== Reading text ==

It is required to ensure that m is the maximum of x and y. The natural formulation is

(m = x or m = y) and m >= x and m >= y

The crucial move is to apply distributivity to get

(m = x and m >= y) or (m = y and m >= x)

Then equality and commutativity to get

(x >= y and m = x) or (y >= x and m = y)

which transcribes to Prolog or guarded commands:

if x >= y -> m = x | y >= x -> m = y fi

On this, or a visit not long after, I ate with Edsger’s family seated at a big round dining table with a Lazy Susan in the middle loaded with the typically Dutch huge assortment of jars with stuff to smear or sprinkle on slices of bread, including jams, chocolate paste, and several varieties of “muisjes”, a cost- and time-effective way to still appetites of hungry teenagers. The backyard, flowerless, optimized for kids and dogs. Upstairs, the office. Edsger told me how pleased he was to be at the university only on Tuesdays, consulting with Burroughs for the rest of the time. He pointed proudly to the two telephones on his desk, one of which he could use to call anywhere in the world, with the bills going direct to Burroughs. To most people in the 1970s in the Netherlands this was a mind-boggling concept. It was hard enough to get one phone from the PTT state monopoly.

===
== Provided records ==

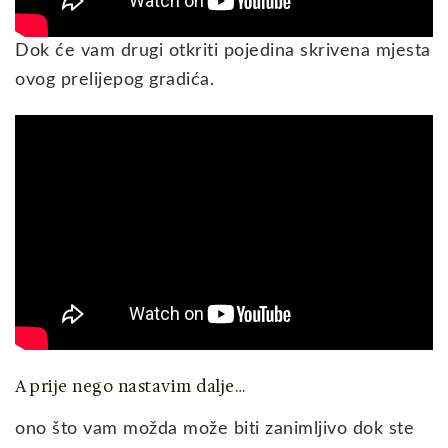
Dok će vam drugi otkriti pojedina skrivena mjesta
ovog prelijepog gradića.
A prije nego nastavim dalje…
ono što vam možda može biti zanimljivo dok ste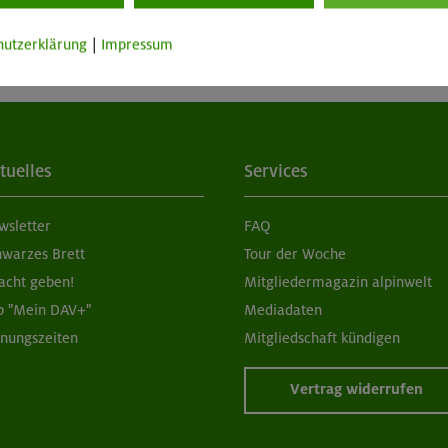
hutzerklärung
|
Impressum
tuelles
Services
wsletter
FAQ
hwarzes Brett
Tour der Woche
acht geben!
Mitgliedermagazin alpinwelt
p "Mein DAV+"
Mediadaten
fnungszeiten
Mitgliedschaft kündigen
Vertrag widerrufen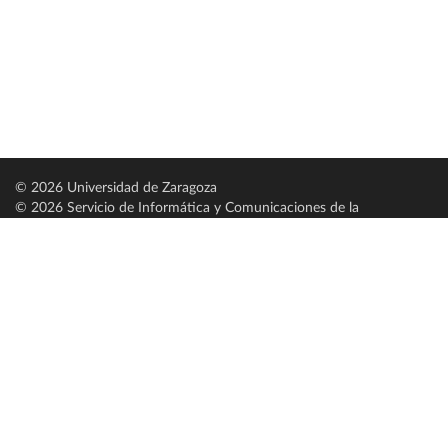
© 2026 Universidad de Zaragoza
© 2026 Servicio de Informática y Comunicaciones de la
Universidad de Zaragoza (
SICUZ
)
Universidad de Zaragoza
C/ Pedro Cerbuna, 12
ES-50009 Zaragoza
España / Spain
Tel: +34 976761000
ciu@unizar.es
Q-5018001-G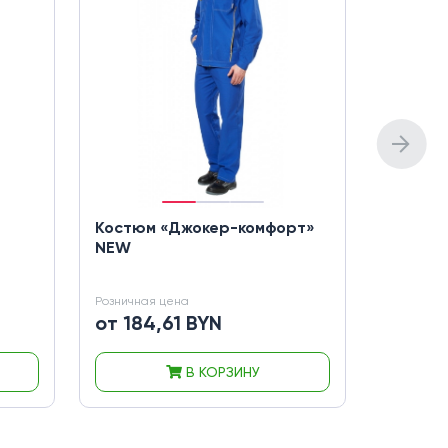
Костюм «Джокер-комфорт»
Костюм
NEW
Розничная цена
Розничная
от 184,61 BYN
от 344
В КОРЗИНУ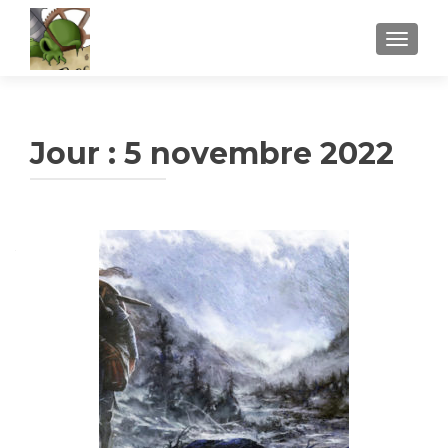
AFFICH
Jour :
5 novembre 2022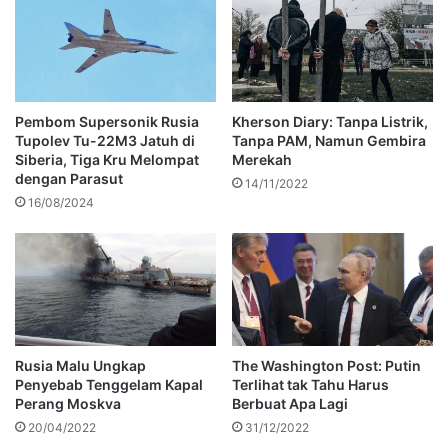
Pembom Supersonik Rusia
Kherson Diary: Tanpa Listrik,
Tupolev Tu-22M3 Jatuh di
Tanpa PAM, Namun Gembira
Siberia, Tiga Kru Melompat
Merekah
dengan Parasut
14/11/2022
16/08/2024
Rusia Malu Ungkap
The Washington Post: Putin
Penyebab Tenggelam Kapal
Terlihat tak Tahu Harus
Perang Moskva
Berbuat Apa Lagi
20/04/2022
31/12/2022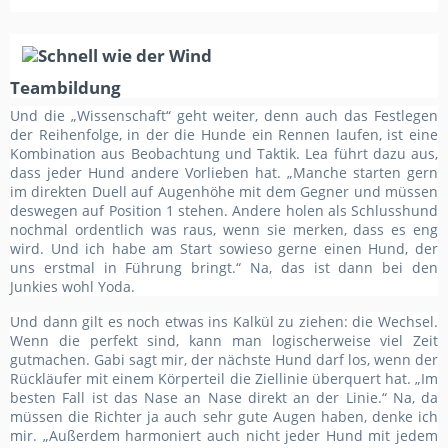
Teambildung
Und die „Wissenschaft“ geht weiter, denn auch das Festlegen
der Reihenfolge, in der die Hunde ein Rennen laufen, ist eine
Kombination aus Beobachtung und Taktik. Lea führt dazu aus,
dass jeder Hund andere Vorlieben hat. „Manche starten gern
im direkten Duell auf Augenhöhe mit dem Gegner und müssen
deswegen auf Position 1 stehen. Andere holen als Schlusshund
nochmal ordentlich was raus, wenn sie merken, dass es eng
wird. Und ich habe am Start sowieso gerne einen Hund, der
uns erstmal in Führung bringt.“ Na, das ist dann bei den
Junkies wohl Yoda.
Und dann gilt es noch etwas ins Kalkül zu ziehen: die Wechsel.
Wenn die perfekt sind, kann man logischerweise viel Zeit
gutmachen. Gabi sagt mir, der nächste Hund darf los, wenn der
Rückläufer mit einem Körperteil die Ziellinie überquert hat. „Im
besten Fall ist das Nase an Nase direkt an der Linie.“ Na, da
müssen die Richter ja auch sehr gute Augen haben, denke ich
mir. „Außerdem harmoniert auch nicht jeder Hund mit jedem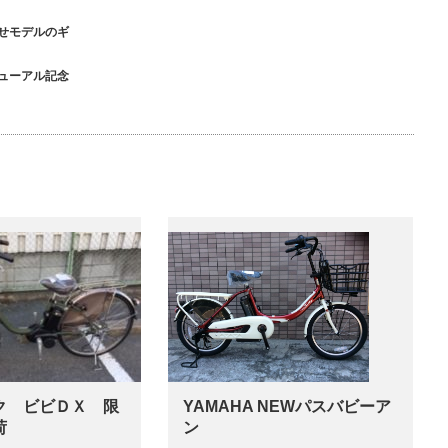
せモデルのギ
ューアル記念
ク ビビＤＸ 限
YAMAHA NEWパスバビーア
荷
ン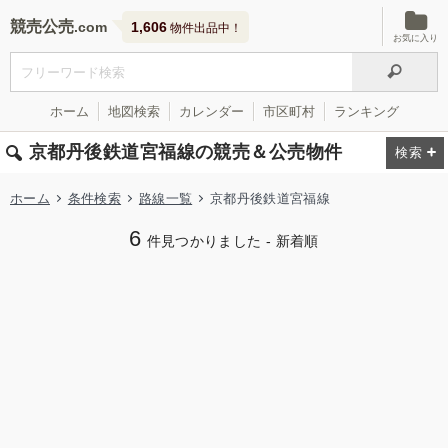
競売公売
1,606
物件出品中！
お気に入り
ホーム
地図検索
カレンダー
市区町村
ランキング
京都丹後鉄道宮福線の競売＆公売物件
ホーム
条件検索
路線一覧
京都丹後鉄道宮福線
6
件見つかりました - 新着順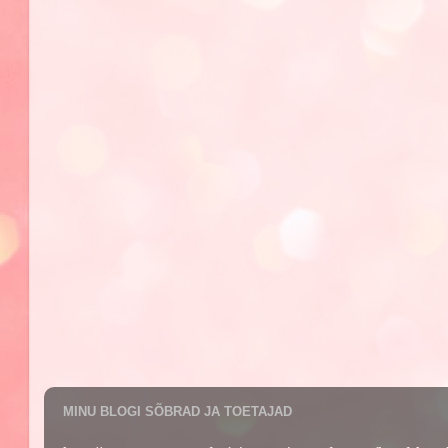
MINU BLOGI SÕBRAD JA TOETAJAD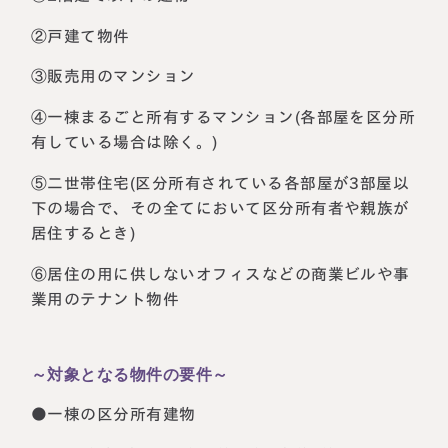
②戸建て物件
③販売用のマンション
④一棟まるごと所有するマンション(各部屋を区分所
有している場合は除く。)
⑤二世帯住宅(区分所有されている各部屋が3部屋以
下の場合で、その全てにおいて区分所有者や親族が
居住するとき)
⑥居住の用に供しないオフィスなどの商業ビルや事
業用のテナント物件
～対象となる物件の要件～
●一棟の区分所有建物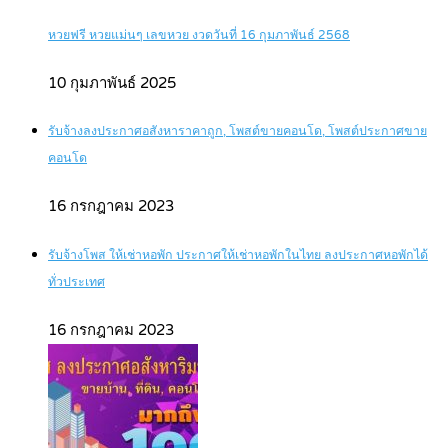
หวยฟรี หวยแม่นๆ เลขหวย งวดวันที่ 16 กุมภาพันธ์ 2568
10 กุมภาพันธ์ 2025
รับจ้างลงประกาศอสังหาราคาถูก, โพสต์ขายคอนโด, โพสต์ประกาศขาย
คอนโด
16 กรกฎาคม 2023
รับจ้างโพส ให้เช่าหอพัก ประกาศให้เช่าหอพักในไทย ลงประกาศหอพักได้
ทั่วประเทศ
16 กรกฎาคม 2023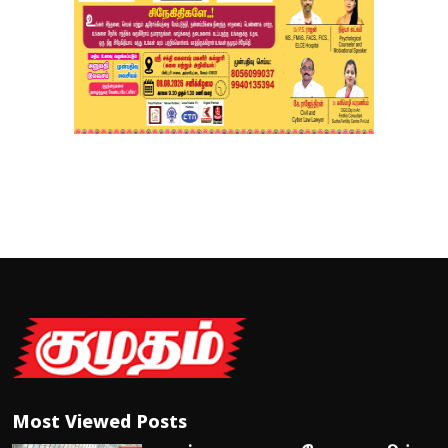
Most Viewed Posts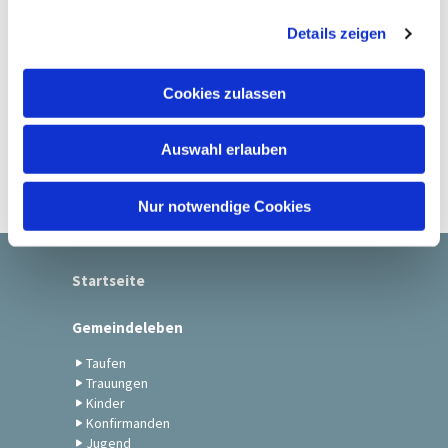
g
Details zeigen
s
a
u
Cookies zulassen
s
w
Auswahl erlauben
a
h
l
Nur notwendige Cookies
Startseite
Gemeindeleben
Taufen
Trauungen
Kinder
Konfirmanden
Jugend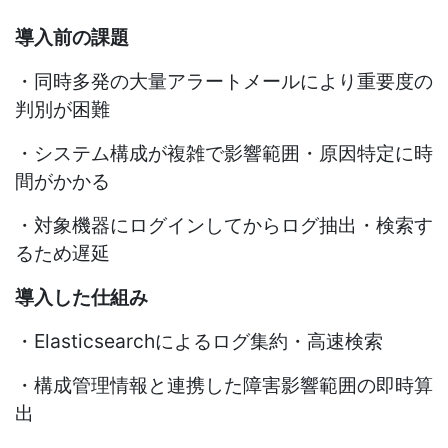
導入前の課題
・同時多発の大量アラートメールにより重要度の
判別が困難
・システム構成が複雑で影響範囲・原因特定に時
間がかかる
・対象機器にログインしてからログ抽出・検索す
るため遅延
導入した仕組み
・Elasticsearch
によるログ集約・高速検索
・構成管理情報と連携した障害影響範囲の即時算
出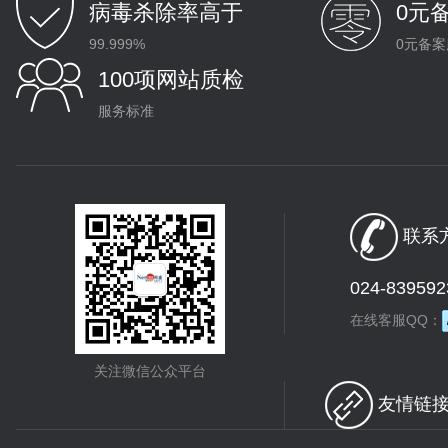
病毒杀除率高于
0元
99.999%
0元备案
100项网站质检
服务标准
联系方
024-839592
在线客服QQ：
关注微信公众平台
友情链接 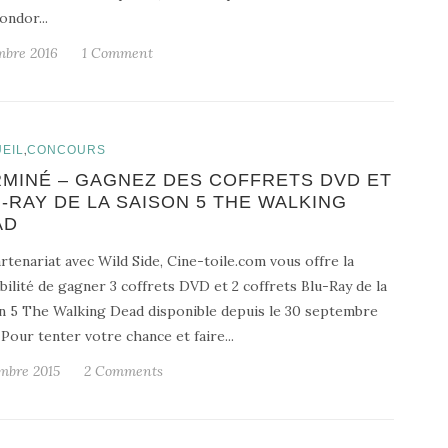
ondor...
mbre 2016
1 Comment
,
EIL
CONCOURS
MINÉ – GAGNEZ DES COFFRETS DVD ET
-RAY DE LA SAISON 5 THE WALKING
AD
rtenariat avec Wild Side, Cine-toile.com vous offre la
bilité de gagner 3 coffrets DVD et 2 coffrets Blu-Ray de la
n 5 The Walking Dead disponible depuis le 30 septembre
 Pour tenter votre chance et faire...
mbre 2015
2 Comments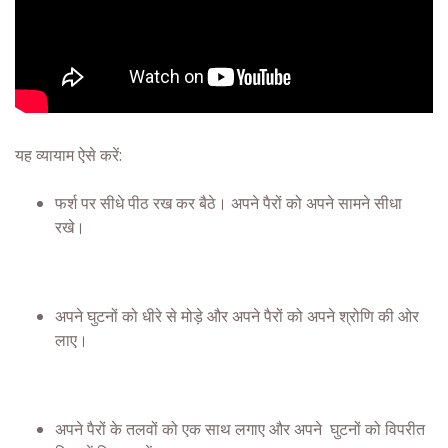
यह व्यायाम ऐसे करें:
फर्श पर सीधे पीठ रख कर बैठे। अपने पैरों को अपने सामने सीधा
रखे।
अपने घुटनों को धीरे से मोड़े और अपने पैरों को अपने श्रोणि की ओर
लाए।
अपने पैरों के तलवों को एक साथ लगाए और अपने घुटनों को विपरीत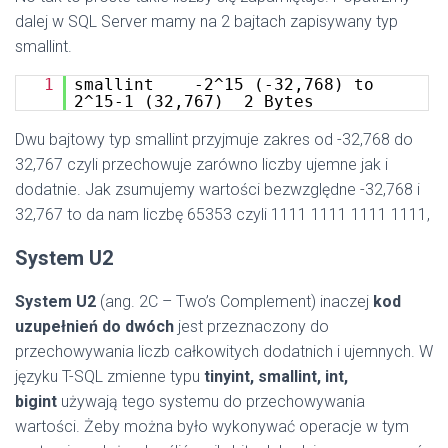
dalej w SQL Server mamy na 2 bajtach zapisywany typ
smallint.
1
smallint -2^15 (-32,768) to
2^15-1 (32,767) 2 Bytes
Dwu bajtowy typ smallint przyjmuje zakres od -32,768 do
32,767 czyli przechowuje zarówno liczby ujemne jak i
dodatnie. Jak zsumujemy wartości bezwzględne -32,768 i
32,767 to da nam liczbę 65353 czyli 1111 1111 1111 1111,
System U2
System U2
(ang. 2C – Two’s Complement) inaczej
kod
uzupełnień do dwóch
jest przeznaczony do
przechowywania liczb całkowitych dodatnich i ujemnych. W
języku T-SQL zmienne typu
tinyint, smallint, int,
bigint
używają tego systemu do przechowywania
wartości. Żeby można było wykonywać operacje w tym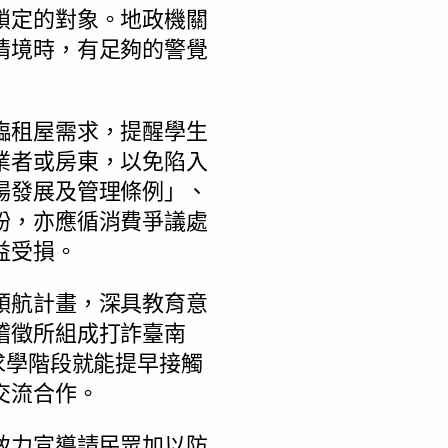
鎖定的對象。地政機關
情境時，有足夠的警覺
臨租屋需求，提醒學生
業者或房東，以免陷入
場發展及管理條例」、
紛，亦應循消費爭議處
益受損。
領航計畫，深具教育意
稽徵所組成打詐臺南
求學階段就能提早接觸
交流合作。
致力宣導請民眾加以防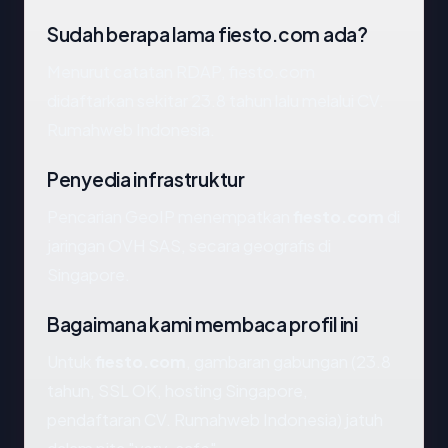
Sudah berapa lama fiesto.com ada?
Menurut catatan RDAP, fiesto.com
didaftarkan sekitar 23.8 tahun lalu melalui CV.
Rumahweb Indonesia.
Penyedia infrastruktur
Pencarian GeoIP menempatkan
fiesto.com
di
jaringan OVH SAS, secara geografis di
Singapore.
Bagaimana kami membaca profil ini
Untuk
fiesto.com
, gambaran gabungan (23.8
tahun, SSL OK, hosting Singapore,
pendaftaran CV. Rumahweb Indonesia) jatuh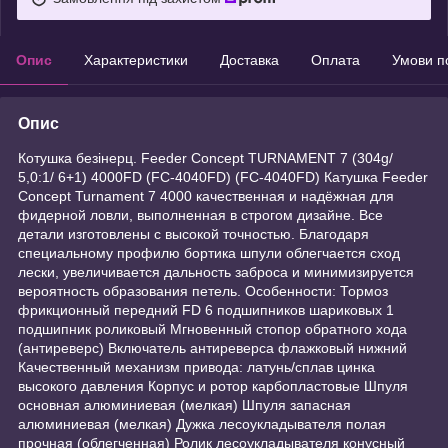
Опис
Характеристики
Доставка
Оплата
Умови п
Опис
Котушка безінерц. Feeder Concept TURNAMENT 7 (304g/
5,0:1/ 6+1) 4000FD (FC-4040FD) (FC-4040FD) Катушка Feeder
Concept Turnament 7 4000 качественная и надёжная для
фидерной ловли, выполненная в строгом дизайне. Все
детали изготовлены с высокой точностью. Благодаря
специальному профилю бортика шпули облегчается сход
лески, увеличивается дальность заброса и минимизируется
вероятность образования петель. Особенности: Тормоз
фрикционный передний FD 6 подшипников шариковых 1
подшипник роликовый Мгновенный стопор обратного хода
(антиреверс) Включатель антиреверса флажковый нижний
Качественный механизм привода: латунь/сплав цинка
высокого давления Корпус и ротор карбопластовые Шпуля
основная алюминиевая (мелкая) Шпуля запасная
алюминиевая (мелкая) Дужка лесоукладывателя полая
прочная (облегченная) Ролик лесоукладывателя конусный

===

> Exercises:
1) Return the stretch of the passage about Edsger from "It is required" through "x and m = y)", copied word for word.
2) In the passage about Edsger, which company received the bills for one of the telephones on Edsger's desk?
3) List every rule that the passage about Edsger says is applied when transforming the formulation for m.

> Expected results:
1)
It is required to ensure that m is the maximum of x and y. The natural formulation is

(m = x or m = y) and m >= x and m >= y

The crucial move is to apply distributivity to get

(m = x and m >= y) or (m = y and m >= x)

Then equality and commutativity to get

(x >= y and m = x) or (y >= x and m = y)

2) Burroughs.

3) Distributivity, equality, commutativity